Insgesamt war der Wahlkampf oft geprägt von Oberflächlichkeiten, wichtige Zukunftsfragen wurden zu wenig erörtert, besonders über soziale Medien gab es scharfe Angriffe und Häme gegen alle Kandidaten, vor allem aber gegen Laschet. Nach 16 Jahren einer Kanzlerschaft mit Höhen und Tiefen hinterlässt Angela Merkel ein Land, das sich in vielem auf gewaltige Umbrüche, Reformen und Herausforderungen einstellen muss.

Vor allem wenn das Ziel der Klimaneutralität bis 2045 geschafft und die gesamte Industrie ihre Produktionsprozesse umstellen soll. Die wichtige Automobilindustrie muss in Rekordtempo die Umstellung auf die Elektromobilität schaffen, zudem soll Deutschland zügig, flächendeckend mit dem schnellsten Internet ausgestattet werden; die Corona-Pandemie hat die erheblichen Defizite bei der Digitalisierung offen gelegt, gerade auch in den Schulen.

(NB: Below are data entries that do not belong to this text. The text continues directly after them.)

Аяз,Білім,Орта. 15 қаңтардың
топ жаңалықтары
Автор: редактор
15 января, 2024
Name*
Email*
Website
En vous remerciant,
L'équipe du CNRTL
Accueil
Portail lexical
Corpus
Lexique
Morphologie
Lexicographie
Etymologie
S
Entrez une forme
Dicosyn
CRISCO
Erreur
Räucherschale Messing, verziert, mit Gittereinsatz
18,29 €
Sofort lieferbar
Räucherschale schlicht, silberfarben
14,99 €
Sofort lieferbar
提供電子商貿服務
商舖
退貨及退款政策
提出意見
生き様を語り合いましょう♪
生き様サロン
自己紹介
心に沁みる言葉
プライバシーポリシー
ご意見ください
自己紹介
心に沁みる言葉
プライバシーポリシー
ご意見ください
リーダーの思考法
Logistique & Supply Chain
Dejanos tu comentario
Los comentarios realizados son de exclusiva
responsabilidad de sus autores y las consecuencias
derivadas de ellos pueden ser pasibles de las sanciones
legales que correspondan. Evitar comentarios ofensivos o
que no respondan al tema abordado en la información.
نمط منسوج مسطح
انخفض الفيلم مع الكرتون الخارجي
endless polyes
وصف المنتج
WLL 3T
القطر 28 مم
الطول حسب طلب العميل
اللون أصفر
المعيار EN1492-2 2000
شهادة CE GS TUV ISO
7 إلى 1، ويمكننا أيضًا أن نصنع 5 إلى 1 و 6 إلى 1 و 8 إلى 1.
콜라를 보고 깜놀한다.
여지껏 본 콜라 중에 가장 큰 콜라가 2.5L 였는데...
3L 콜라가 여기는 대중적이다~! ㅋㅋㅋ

Außenpolitisch nehmen Konflikte kurz

Zudem sind die hohen Mieten und der für viele Bürger unbezahlbar gewordene Erwerb von Wohneigentum eine drängende politische Frage, gerade in Berlin. Scholz hat bundesweit 400.000 neue Wohnungen im Jahr versprochen, davon rund 100.000 Sozialwohnungen. Ferner gibt es eine wachsende Einkommens- und Vermögenskluft im Land, Sorgen um die Stabilität der Renten, zu viel Bürokratie und hohe Staatschulden durch die Pandemie.

Außenpolitisch wiederum nehmen Konflikte, Konkurrenzen und Unsicherheiten zu; kurz: das westliche Demokratiemodell sieht sich von innen wie außen enormem Druck ausgesetzt. Radikalisierungstendenzen scheinen zuzunehmen. Sollte es nicht gelingen bis Mitte Dezember eine neue Koalition zu bilden und die Regierung zu vereidigen, würde Kanzlerin Angela Merkel bei der Amtsdauer noch Helmut Kohl überholen.